Опубликовано в журнале Урал, номер 5, 2006
***
И сумерки в наш центр тишины
Входили и надолго оставались,
Они хранили осень до весны,
А мы взрослели, плакали, смеялись.
Да, так оно и было, посмотри,
Скажи мне, что значение имеет?
Ты видишь двери в разные миры,
Скажи мне, что скрывают эти двери?
***
Новый год наступил и прошел, и опять начинает отсчет,
Тихо тикает время в часах, ни о чем не жалея,
Так любовно пыталась пчела перепрятать свой мед
И влюбленный дурак совершал променад по аллеям,
Потому что весь этот порядок в порядке вещей,
Философий, стандартов и даже гражданских законов.
Посмотри мне в глаза, посмотри, ни о чем не жалей,
Все равно мастера не с тебя будут делать икону.
***
Зимой, под утро, снег когда не тает
И восвояси прочь уходят сны,
А на тринадцатом проклятом трамвае
Катаются все сукины сыны,
Титания! Ну что же ты, царица,
Скорей ответь, какого черта ждать?
Ты только посмотри на эти лица:
За что их ненавидеть и прощать?
И, становясь далекой точкой света
И освещая снова область тьмы,
Вращаешься, что редкая монета,
Меж ловких пальцев матушки-Зимы.
Скажи, зачем?
***
Уже за полночь.

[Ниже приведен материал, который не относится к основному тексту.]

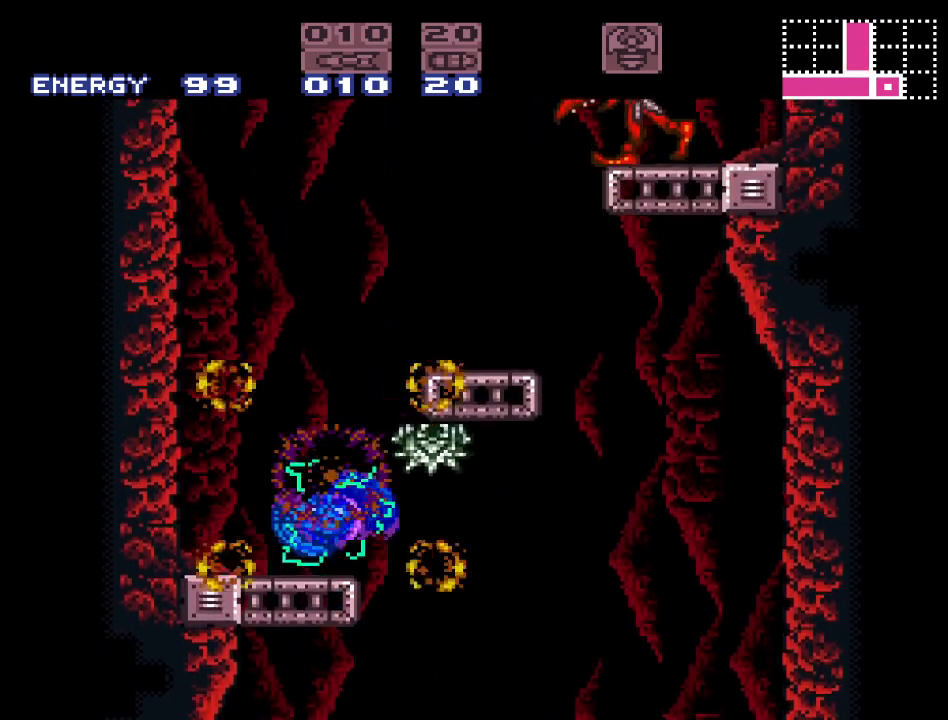
{"buttons": ["Y"], "events": [[150, "B", "up"], [417, "DPAD_LEFT", "up"]]}
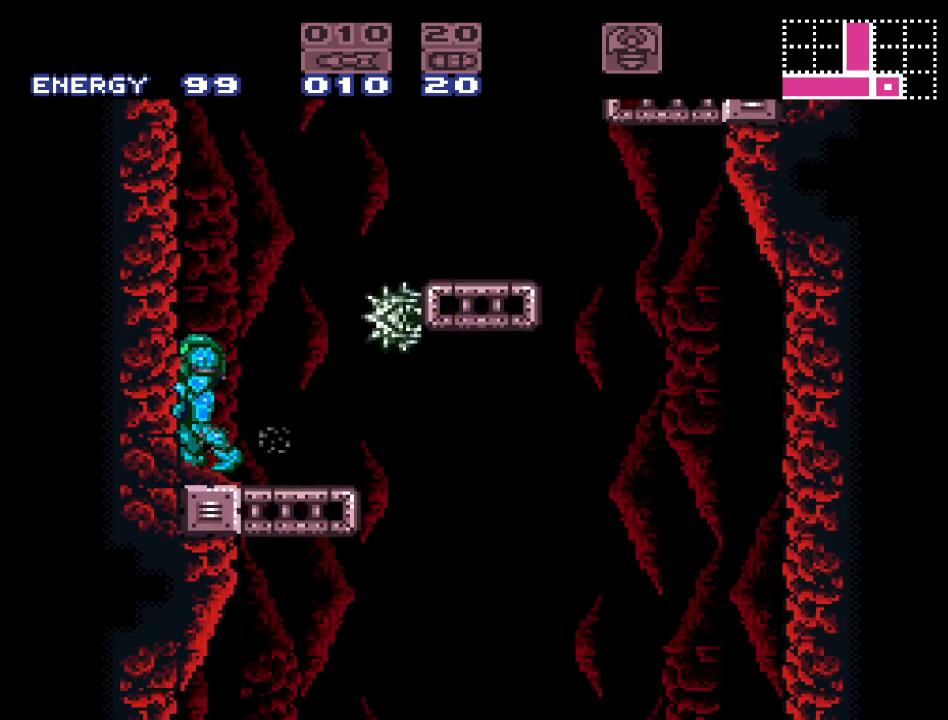
{"buttons": ["B", "Y", "DPAD_RIGHT"], "events": [[100, "DPAD_RIGHT", "down"], [383, "B", "down"]]}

Ты еще не спишь.
Купить билет, уехать этой ночью.
До Питера и до Куда-Нибудь,
До Дольче Виты, может быть, а впрочем,
И здесь неплохо: можно свет включить,
В широком небе не считая звезды,
Найти одну: осталось, что допить.
Бесслезно.
***
Цветы на клумбе возле школы
Цвели, не ведая забот,
А мальчик шел домой из школы,
А мальчик шел из дома в школу.
Проснешься — прошибает пот.
***
На теплом камне, солнцем нагретом,
Где жили когда-то ханты и манси,
Можно подумать о круговерти
Солнца и более дальних светилах
И, не найдя подходящих строк,
Между нечистой и чистой силой,
Двигаться с запада на восток.
***
В нирване зеленого леса летает печаль,
Но след проникает сквозь тонкие ветви деревьев,
Горит в темноте восковая большая свеча,
Которую держит невидимый Будда Матрея,
Поэт Комаровский про первую пристань поет,
И Анненский держит в руках запоздалый трилистник,
По торной тропинке сквозь чащу сновидец идет,
Он видит, что боль превращается в шар,
превращается в пар,
превращается в пот,
В стихи переходит со скоростью света и мысли.
***
Шкатулка с невидимой жизнью,
Закрытая кем-то на ключ,
На крышке орнамента тиснут
И падает солнечный луч,
А в ней молчаливые Будды
По пояс в золе и песке
Вошли в состояние бутхи,
Не зная о вашей тоске,
И некие странные люди,
Творящие рай свой и ад,
По горло во внутреннем мире
Из этой шкатулки глядят.
***
Ходит осень на цыпочках тихо,
Прославляя всех умерших ос,
Отпустив на варенье клубнику,
Жизнь не может не видеть без слез,
И со светом и тенью играя,
Смотрит, щурясь, на солнечный свет,
Про любовь потайную читая,
И любви той прекраснее нет.
***
Если вместе заснем, то пройдем по воде,
Будут чайки над нами сквозь небо летать,
Мы пройдем по воде, а проснемся в земле
И ни слова друг другу не сможем сказать,
мы проснемся в квартирах в кроватях своих
С облегченьем вздохнув: это был только сон,
Каждый сам за себя, каждый сам по себе
И не нужен ни врач, ни советник-гарсон
***
Одиночества нет ни в одном языке,
Слов, способных другому его передать,
Оно носится в воздухе, спит на воде
Это сила, она заставляет страдать.
Можно выйти на улицу, голову – вверх,
И увидеть, как в небе летают стрижи,
И с гусиною кожей безудержный смех
Пробирает до дрожи, но ты не дрожи.
***
Феллини снимает кино, и корабль плывет,
Что делать мне с этой зажженной, сожженною жизнью?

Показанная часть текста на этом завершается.